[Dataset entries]
************
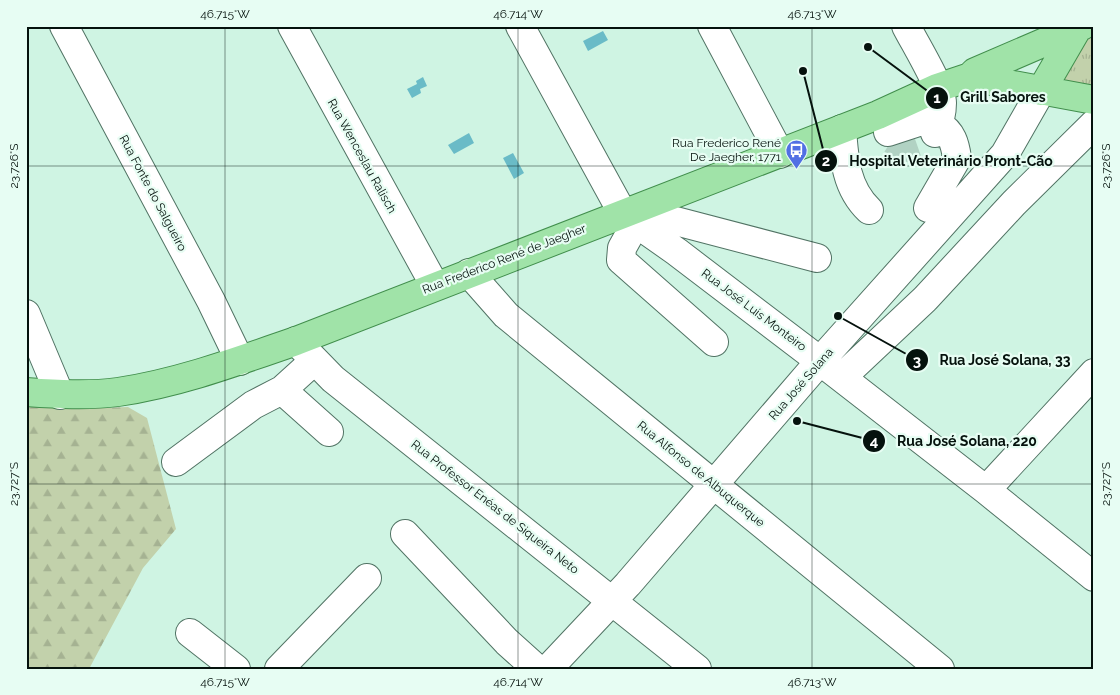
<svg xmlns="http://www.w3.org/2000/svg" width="1120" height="695" viewBox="0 0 1120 695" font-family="Raleway,sans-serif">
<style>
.forest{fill:url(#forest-firs)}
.park{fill:url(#park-tufts)}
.water{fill:#6abbc7}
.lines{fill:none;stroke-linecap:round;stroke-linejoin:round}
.minor-tunnel{stroke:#b1d2c3;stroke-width:28;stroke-dasharray:28 14;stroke-linecap:butt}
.minor-casing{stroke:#517364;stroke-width:30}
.major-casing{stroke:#418e4c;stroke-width:30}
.minor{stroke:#fff;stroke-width:28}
.major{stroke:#a0e3a8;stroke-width:28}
.ticks{fill:none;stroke:#05120d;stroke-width:1;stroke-opacity:0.45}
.labels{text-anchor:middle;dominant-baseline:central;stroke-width:4.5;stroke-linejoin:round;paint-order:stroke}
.poi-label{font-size:12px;fill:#05120d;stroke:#e7fdf3;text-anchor:end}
.street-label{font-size:12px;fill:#05120d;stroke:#e7fdf3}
.leader{fill:none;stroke:#05120d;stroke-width:2}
.callout-dot{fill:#05120d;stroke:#e7fdf3;stroke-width:2}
.mark-label{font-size:15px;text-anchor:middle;font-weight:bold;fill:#fff}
.callout-label{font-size:14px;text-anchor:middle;font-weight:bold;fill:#05120d;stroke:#e7fdf3;stroke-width:4.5;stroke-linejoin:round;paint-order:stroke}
.neatline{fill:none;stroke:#05120d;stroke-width:2}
.ticks-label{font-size:12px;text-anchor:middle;fill:#05120d}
</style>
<defs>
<pattern id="forest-firs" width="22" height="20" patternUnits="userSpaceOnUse" patternTransform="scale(1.25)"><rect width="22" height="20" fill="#c2d1ab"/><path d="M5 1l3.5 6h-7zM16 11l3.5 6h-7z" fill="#a5b292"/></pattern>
<pattern id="park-tufts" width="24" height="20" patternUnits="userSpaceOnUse" patternTransform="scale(1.25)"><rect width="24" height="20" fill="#c2d1ab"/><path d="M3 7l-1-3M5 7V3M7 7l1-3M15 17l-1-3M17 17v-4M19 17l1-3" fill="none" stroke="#a5b292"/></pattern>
</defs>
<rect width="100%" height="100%" fill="#cff4e3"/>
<path class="forest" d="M 26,405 L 63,409 L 128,407 L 147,418 L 176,529 L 143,568 L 89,669 L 26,669 Z"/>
<path class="park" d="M 1094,26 L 1094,99 L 1037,90 Z"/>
<path class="water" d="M 603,31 L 608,40 L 588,51 L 583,41 Z
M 423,77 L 427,86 L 420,89 L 421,93 L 412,98 L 407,89 L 417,84 L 416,81 Z
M 469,133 L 474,143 L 454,154 L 448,145 Z
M 513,153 L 524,173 L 514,179 L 503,158 Z"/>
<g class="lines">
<path class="minor-tunnel" d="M 892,140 C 912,153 920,151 935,133"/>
<defs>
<path id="minor" d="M 64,26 L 211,301 L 240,361
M 292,26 L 435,286
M 520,26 L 623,214 L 677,252 L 820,361 L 986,490 L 1094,577
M 712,26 L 780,154
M 906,26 C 914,42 942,87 942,103 C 942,113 939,124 935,133
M 842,129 C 844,159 846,188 869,210
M 888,132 L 940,115
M 928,208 L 957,158 C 955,144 952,132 939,125
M 469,273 L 506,315 L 940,669
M 26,314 L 60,395
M 296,341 L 333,379 L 697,669
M 714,342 L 621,260 L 622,248 L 636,223 L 652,218 L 668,219 L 817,258
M 842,377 L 925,299 L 1014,203 L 1094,124
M 282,390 L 329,432
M 176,462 L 253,405 L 282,390 L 314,361
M 986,490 L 1094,373
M 405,534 L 507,642 L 537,669
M 190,633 L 236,669
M 279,669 L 367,578
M 548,669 L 628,584 L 820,361 L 1005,154 L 1041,91"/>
<path id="major" d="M 970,77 L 1094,100
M 1041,91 L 1077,29
M 26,392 C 56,394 88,396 118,392 C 179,383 238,361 296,341 L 878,115 L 937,88 L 970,77 L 975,72 L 1082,26"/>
</defs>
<use href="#minor" class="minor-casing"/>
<use href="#major" class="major-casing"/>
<use href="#minor" class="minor"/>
<use href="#major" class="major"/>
</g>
<path class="ticks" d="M 225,26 L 225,669M 518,26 L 518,669M 812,26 L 812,669M 26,166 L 1094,166M 26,484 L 1094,484"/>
<defs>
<symbol id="bus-pin" viewBox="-11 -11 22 30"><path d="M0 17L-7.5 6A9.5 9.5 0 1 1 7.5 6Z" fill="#516fe4" stroke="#e7fdf3"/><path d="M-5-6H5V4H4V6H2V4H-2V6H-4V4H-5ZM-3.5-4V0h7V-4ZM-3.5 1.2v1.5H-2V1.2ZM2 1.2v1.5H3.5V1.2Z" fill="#fff"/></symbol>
</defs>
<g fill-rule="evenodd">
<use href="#bus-pin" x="784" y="138" width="25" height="34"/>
</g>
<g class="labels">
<g class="poi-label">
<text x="781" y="143">Rua Frederico René<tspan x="781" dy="14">De Jaegher, 1771</tspan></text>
</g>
<g class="street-label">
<text transform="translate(362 156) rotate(61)">Rua Wenceslau Ralisch</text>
<text transform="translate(153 193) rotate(62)">Rua Fonte do Salgueiro</text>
<text transform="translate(504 259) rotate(-21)">Rua Frederico René de Jaegher</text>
<text transform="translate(754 310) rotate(37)">Rua José Luis Monteiro</text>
<text transform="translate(801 384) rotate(-49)">Rua José Solana</text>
<text transform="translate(701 474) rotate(39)">Rua Alfonso de Albuquerque</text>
<text transform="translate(495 507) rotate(38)">Rua Professor Enéas de Siqueira Neto</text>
</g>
</g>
<path class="leader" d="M868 47L937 98M803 71L826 161M838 316L917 360M797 421L874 441"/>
<g class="callout-dot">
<circle cx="868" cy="47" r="5"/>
<circle cx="803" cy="71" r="5"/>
<circle cx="838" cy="316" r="5"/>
<circle cx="797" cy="421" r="5"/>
<circle cx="937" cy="98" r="12"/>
<circle cx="826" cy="161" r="12"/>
<circle cx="917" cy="360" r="12"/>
<circle cx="874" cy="441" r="12"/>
</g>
<g class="mark-label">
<text x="937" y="103">1</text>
<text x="826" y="166">2</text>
<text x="917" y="366">3</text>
<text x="874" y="446">4</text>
</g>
<g class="callout-label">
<text x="1003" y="102">Grill Sabores</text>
<text x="951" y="166">Hospital Veterinário Pront-Cão</text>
<text x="1005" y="365">Rua José Solana, 33</text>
<text x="967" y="446">Rua José Solana, 220</text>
</g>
<rect width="1120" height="695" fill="none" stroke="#e7fdf3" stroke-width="55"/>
<rect x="28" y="28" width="1064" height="640" class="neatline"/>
<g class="ticks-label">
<text x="225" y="18">46.715°W</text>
<text x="518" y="18">46.714°W</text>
<text x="812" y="18">46.713°W</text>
<text transform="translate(14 166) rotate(-90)" y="4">23.726°S</text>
<text transform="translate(1106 166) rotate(-90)" y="4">23.726°S</text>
<text transform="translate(14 484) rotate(-90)" y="4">23.727°S</text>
<text transform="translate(1106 484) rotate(-90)" y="4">23.727°S</text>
<text x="225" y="686">46.715°W</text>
<text x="518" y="686">46.714°W</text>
<text x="812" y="686">46.713°W</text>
</g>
</svg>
************
How to complete this task
Output all of the entries verbatim, leaving out any images.

Your solution
<svg xmlns="http://www.w3.org/2000/svg" width="1120" height="695" viewBox="0 0 1120 695" font-family="Raleway,sans-serif">
<style>
.forest{fill:url(#forest-firs)}
.park{fill:url(#park-tufts)}
.water{fill:#6abbc7}
.lines{fill:none;stroke-linecap:round;stroke-linejoin:round}
.minor-tunnel{stroke:#b1d2c3;stroke-width:28;stroke-dasharray:28 14;stroke-linecap:butt}
.minor-casing{stroke:#517364;stroke-width:30}
.major-casing{stroke:#418e4c;stroke-width:30}
.minor{stroke:#fff;stroke-width:28}
.major{stroke:#a0e3a8;stroke-width:28}
.ticks{fill:none;stroke:#05120d;stroke-width:1;stroke-opacity:0.45}
.labels{text-anchor:middle;dominant-baseline:central;stroke-width:4.5;stroke-linejoin:round;paint-order:stroke}
.poi-label{font-size:12px;fill:#05120d;stroke:#e7fdf3;text-anchor:end}
.street-label{font-size:12px;fill:#05120d;stroke:#e7fdf3}
.leader{fill:none;stroke:#05120d;stroke-width:2}
.callout-dot{fill:#05120d;stroke:#e7fdf3;stroke-width:2}
.mark-label{font-size:15px;text-anchor:middle;font-weight:bold;fill:#fff}
.callout-label{font-size:14px;text-anchor:middle;font-weight:bold;fill:#05120d;stroke:#e7fdf3;stroke-width:4.5;stroke-linejoin:round;paint-order:stroke}
.neatline{fill:none;stroke:#05120d;stroke-width:2}
.ticks-label{font-size:12px;text-anchor:middle;fill:#05120d}
</style>
<defs>
<pattern id="forest-firs" width="22" height="20" patternUnits="userSpaceOnUse" patternTransform="scale(1.25)"><rect width="22" height="20" fill="#c2d1ab"/><path d="M5 1l3.5 6h-7zM16 11l3.5 6h-7z" fill="#a5b292"/></pattern>
<pattern id="park-tufts" width="24" height="20" patternUnits="userSpaceOnUse" patternTransform="scale(1.25)"><rect width="24" height="20" fill="#c2d1ab"/><path d="M3 7l-1-3M5 7V3M7 7l1-3M15 17l-1-3M17 17v-4M19 17l1-3" fill="none" stroke="#a5b292"/></pattern>
</defs>
<rect width="100%" height="100%" fill="#cff4e3"/>
<path class="forest" d="M 26,405 L 63,409 L 128,407 L 147,418 L 176,529 L 143,568 L 89,669 L 26,669 Z"/>
<path class="park" d="M 1094,26 L 1094,99 L 1037,90 Z"/>
<path class="water" d="M 603,31 L 608,40 L 588,51 L 583,41 Z
M 423,77 L 427,86 L 420,89 L 421,93 L 412,98 L 407,89 L 417,84 L 416,81 Z
M 469,133 L 474,143 L 454,154 L 448,145 Z
M 513,153 L 524,173 L 514,179 L 503,158 Z"/>
<g class="lines">
<path class="minor-tunnel" d="M 892,140 C 912,153 920,151 935,133"/>
<defs>
<path id="minor" d="M 64,26 L 211,301 L 240,361
M 292,26 L 435,286
M 520,26 L 623,214 L 677,252 L 820,361 L 986,490 L 1094,577
M 712,26 L 780,154
M 906,26 C 914,42 942,87 942,103 C 942,113 939,124 935,133
M 842,129 C 844,159 846,188 869,210
M 888,132 L 940,115
M 928,208 L 957,158 C 955,144 952,132 939,125
M 469,273 L 506,315 L 940,669
M 26,314 L 60,395
M 296,341 L 333,379 L 697,669
M 714,342 L 621,260 L 622,248 L 636,223 L 652,218 L 668,219 L 817,258
M 842,377 L 925,299 L 1014,203 L 1094,124
M 282,390 L 329,432
M 176,462 L 253,405 L 282,390 L 314,361
M 986,490 L 1094,373
M 405,534 L 507,642 L 537,669
M 190,633 L 236,669
M 279,669 L 367,578
M 548,669 L 628,584 L 820,361 L 1005,154 L 1041,91"/>
<path id="major" d="M 970,77 L 1094,100
M 1041,91 L 1077,29
M 26,392 C 56,394 88,396 118,392 C 179,383 238,361 296,341 L 878,115 L 937,88 L 970,77 L 975,72 L 1082,26"/>
</defs>
<use href="#minor" class="minor-casing"/>
<use href="#major" class="major-casing"/>
<use href="#minor" class="minor"/>
<use href="#major" class="major"/>
</g>
<path class="ticks" d="M 225,26 L 225,669M 518,26 L 518,669M 812,26 L 812,669M 26,166 L 1094,166M 26,484 L 1094,484"/>
<defs>
<symbol id="bus-pin" viewBox="-11 -11 22 30"><path d="M0 17L-7.5 6A9.5 9.5 0 1 1 7.5 6Z" fill="#516fe4" stroke="#e7fdf3"/><path d="M-5-6H5V4H4V6H2V4H-2V6H-4V4H-5ZM-3.5-4V0h7V-4ZM-3.5 1.2v1.5H-2V1.2ZM2 1.2v1.5H3.5V1.2Z" fill="#fff"/></symbol>
</defs>
<g fill-rule="evenodd">
<use href="#bus-pin" x="784" y="138" width="25" height="34"/>
</g>
<g class="labels">
<g class="poi-label">
<text x="781" y="143">Rua Frederico René<tspan x="781" dy="14">De Jaegher, 1771</tspan></text>
</g>
<g class="street-label">
<text transform="translate(362 156) rotate(61)">Rua Wenceslau Ralisch</text>
<text transform="translate(153 193) rotate(62)">Rua Fonte do Salgueiro</text>
<text transform="translate(504 259) rotate(-21)">Rua Frederico René de Jaegher</text>
<text transform="translate(754 310) rotate(37)">Rua José Luis Monteiro</text>
<text transform="translate(801 384) rotate(-49)">Rua José Solana</text>
<text transform="translate(701 474) rotate(39)">Rua Alfonso de Albuquerque</text>
<text transform="translate(495 507) rotate(38)">Rua Professor Enéas de Siqueira Neto</text>
</g>
</g>
<path class="leader" d="M868 47L937 98M803 71L826 161M838 316L917 360M797 421L874 441"/>
<g class="callout-dot">
<circle cx="868" cy="47" r="5"/>
<circle cx="803" cy="71" r="5"/>
<circle cx="838" cy="316" r="5"/>
<circle cx="797" cy="421" r="5"/>
<circle cx="937" cy="98" r="12"/>
<circle cx="826" cy="161" r="12"/>
<circle cx="917" cy="360" r="12"/>
<circle cx="874" cy="441" r="12"/>
</g>
<g class="mark-label">
<text x="937" y="103">1</text>
<text x="826" y="166">2</text>
<text x="917" y="366">3</text>
<text x="874" y="446">4</text>
</g>
<g class="callout-label">
<text x="1003" y="102">Grill Sabores</text>
<text x="951" y="166">Hospital Veterinário Pront-Cão</text>
<text x="1005" y="365">Rua José Solana, 33</text>
<text x="967" y="446">Rua José Solana, 220</text>
</g>
<rect width="1120" height="695" fill="none" stroke="#e7fdf3" stroke-width="55"/>
<rect x="28" y="28" width="1064" height="640" class="neatline"/>
<g class="ticks-label">
<text x="225" y="18">46.715°W</text>
<text x="518" y="18">46.714°W</text>
<text x="812" y="18">46.713°W</text>
<text transform="translate(14 166) rotate(-90)" y="4">23.726°S</text>
<text transform="translate(1106 166) rotate(-90)" y="4">23.726°S</text>
<text transform="translate(14 484) rotate(-90)" y="4">23.727°S</text>
<text transform="translate(1106 484) rotate(-90)" y="4">23.727°S</text>
<text x="225" y="686">46.715°W</text>
<text x="518" y="686">46.714°W</text>
<text x="812" y="686">46.713°W</text>
</g>
</svg>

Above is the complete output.